Adicionalmente, todo este “novo” formato de trabalho, obriga a um maior controlo da segurança dos sistemas de informação e tecnologias utilizadas nos diversos relacionamentos à distância.

O sector da contabilidade está a mudar de forma extremamente rápida e a adaptação dos Contabilistas Certificados às oportunidades tecnológicas será sem sombra de dúvida relevante para a obtenção de uma posição de vantagem mais competitiva. A atual digitalização e automação de processos está recorrentemente a alterar vários paradigmas, e a velocidade com que os mesmos ocorrem seguramente continuará a configurar mais um excelente desafio para os prestadores de serviços de contabilidade para 2022.

JOSÉ PEDRO FARINHA, CEO, Viseeon Portugal

Os grandes desafios da contabilidade para 2022 prendemse com a perceção da importância e do valor acrescentado ao utente da informação financeira.

Hoje em dia, os contabilistas concentram grande parte do seu esforço no processamento da informação e no output fiscal da mesma, consumindo uma parte significativa do seu tempo em preenchimento de declarações fiscais e parafiscais.

Instruções das tarefas:
1. Enumere aquilo em que, segundo o texto sobre os desafios da contabilidade, os contabilistas concentram hoje o seu esforço ou consomem o seu tempo.
2. Prolongue o texto sobre os desafios da contabilidade a partir do ponto em que termina.

Material em bruto:
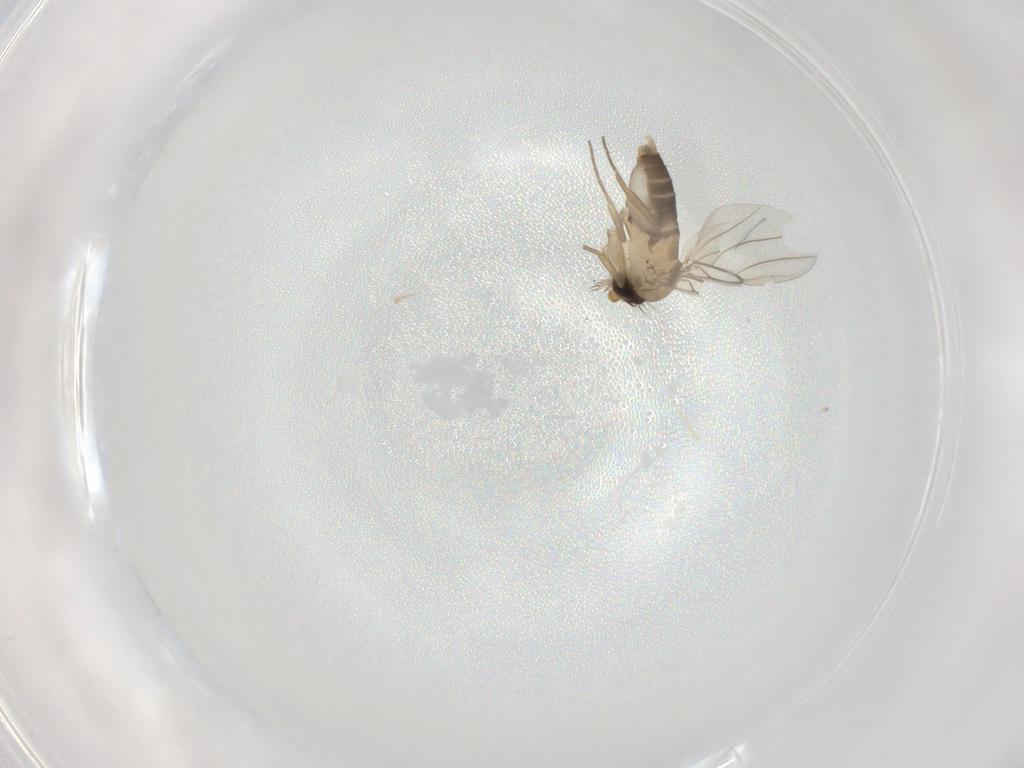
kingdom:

...

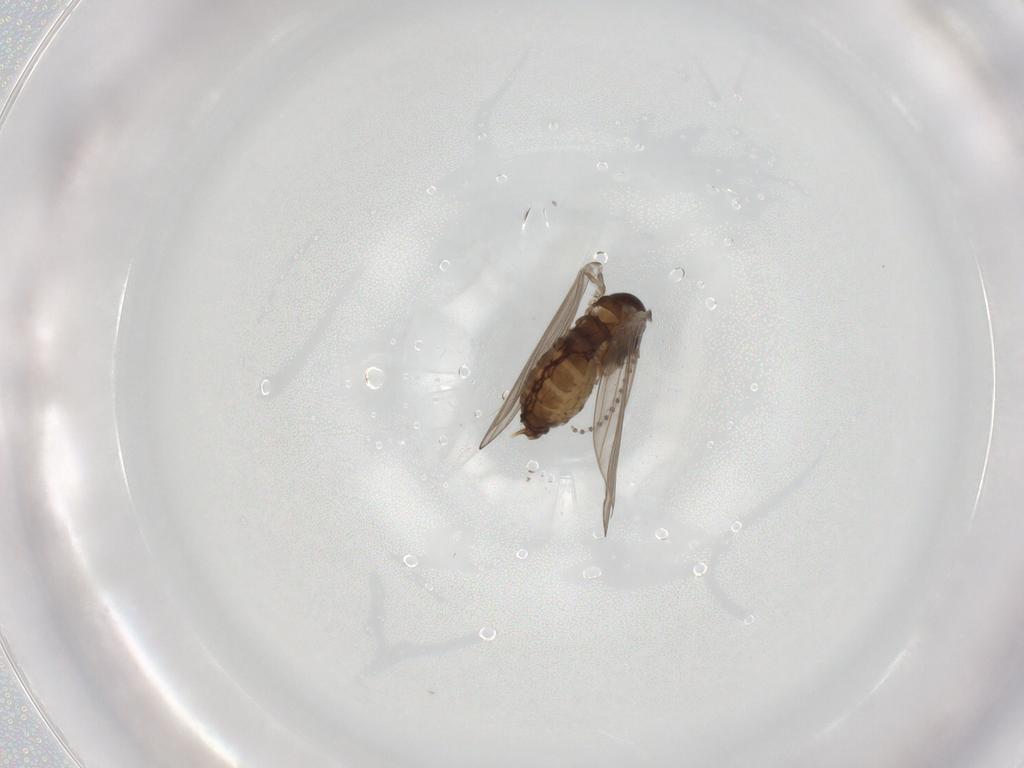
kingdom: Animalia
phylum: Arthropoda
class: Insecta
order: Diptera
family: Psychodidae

--

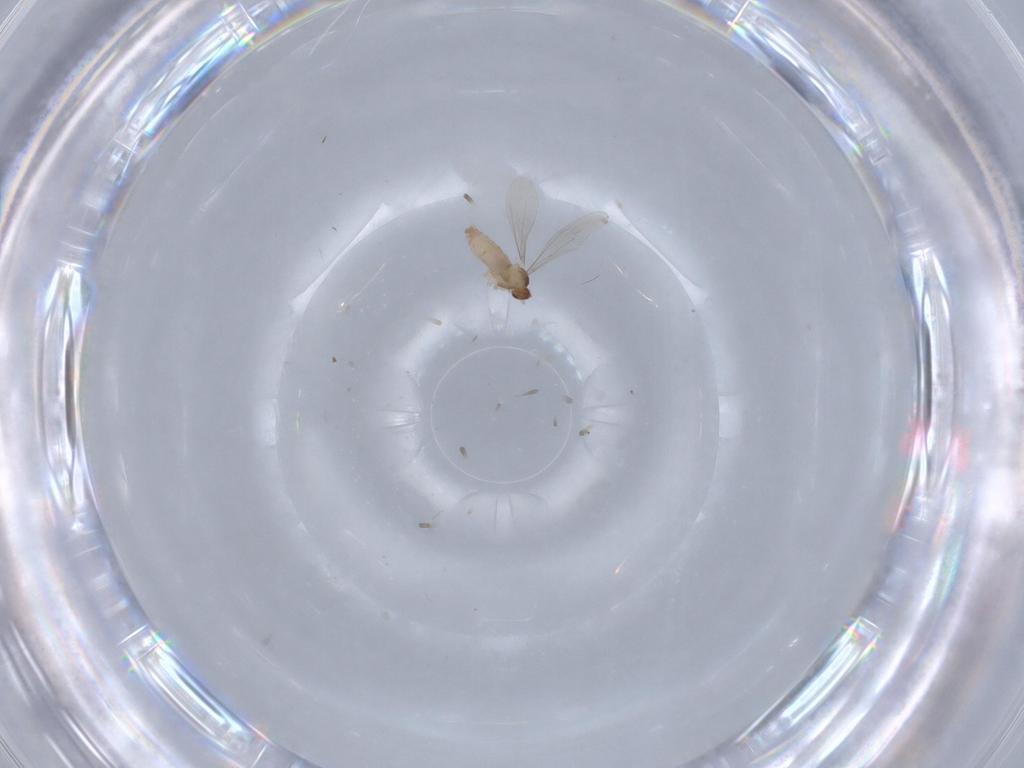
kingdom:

Respostas escritas:
1.
- O processamento da informação
- O output fiscal da informação
- O preenchimento de declarações fiscais e parafiscais

2.
O contabilista tem que assumir de uma vez por todas o papel de consultor, de organizador ou até embaixador de informação útil para o suporte à decisão, esta informação deve ser ágil, completa e compreensível. Há muito tempo que a contabilidade deixou de ser um sistema numérico de classificação da informação dentro de um código de contas, hoje a contabilidade assenta em dois paradigmas que se complementam, a base económica das operações e a utilidade da informação, o que permite um conjunto significativo de opções quando se fazem juízos de valor sobre o reconhecimento das operações na contabilidade, isso implica que o consultor (contabilista) tenha conhecimento do negócio em questão e tempo para pensar qual o melhor enquadramento contabilístico. Então o desafio passa por termos contabilistas sempre atualizados, habilitados e conhecedores das evoluções legislativas e digitais, acompanhar a transição digital é essencial de forma a libertar tempo de tarefas administrativas e redundantes para que se possam concentrar na análise da informação e na discussão da mesma com os decisores. Assim, a contabilidade passará a assumir o verdadeiro papel da linguagem dos negócios em vez de assumir o de coleta dos impostos. Sendo que o papel da segurança fiscal e da análise das melhores opções fiscais continuarão sempre a assumir-se muito importantes no trabalho dos contabilistas, mas mais uma vez na reflexão e análise normativa e não no cumprimento de obrigações declarativas.

O desafio será mesmo esta mudança paradigmática relativamente à profissão, com implicações significativas na forma de estar, na forma como formamos e qualificamos os nossos recursos, na forma como escolhemos os investimentos necessários para tirarmos partido da tecnologia, e da forma como asseguramos a perceção de valor criada pela consultoria em contabilidade.